## SOURCE DOCUMENT
===

The Idle Index is an online project featuring screensavers created by artists based in, or with links to, Leicester. We have published a new set of screensavers annually since 2018. The works from 2018 and 2019 can be previewed below.

The full collection – including the 2020 screensavers – is available to access via a Chrome extension.

Download The Idle Index Browser Extension

We’ve recorded a short installation guide here.

The extension allows users to select screensavers to activate during moments of online idleness.

2018

Daniel Cowlam – Thinkers

Daniel Cowlam’s work often borrows and distorts imagery from novels, broadcasting and design history. Thinkers draws from old animation and advertising. Long-legged but otherwise limbless figures march forward (or backwards) across the screen getting nowhere

Anoushka Goodwin – Circuit Cleansing

Cleansing Circuits is a screensaver animated in the Cute Cut video editor app. It is a mash up of the artist’s pseudo spirituality and experimenting with what our personal mobile devices can be pushed to do creatively.

===

Can you return the stretch of the Idle Index text from "Daniel Cowlam’s work" through "to do creatively.", word for word?

## PROVIDED MATERIAL
===

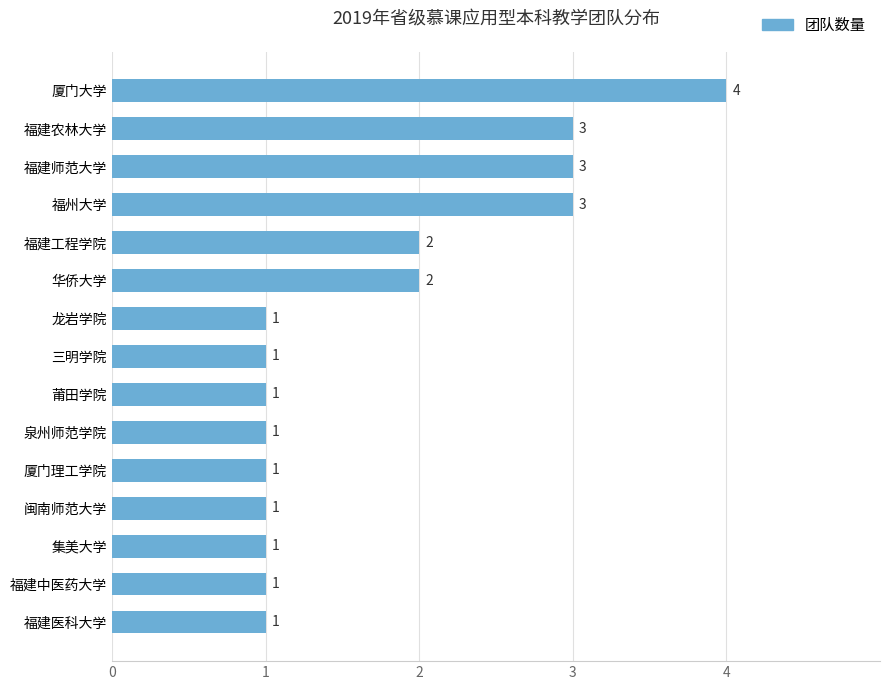

Are the bars horizontal?

Yes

===

## RESULT
Daniel Cowlam’s work often borrows and distorts imagery from novels, broadcasting and design history. Thinkers draws from old animation and advertising. Long-legged but otherwise limbless figures march forward (or backwards) across the screen getting nowhere

Anoushka Goodwin – Circuit Cleansing

Cleansing Circuits is a screensaver animated in the Cute Cut video editor app. It is a mash up of the artist’s pseudo spirituality and experimenting with what our personal mobile devices can be pushed to do creatively.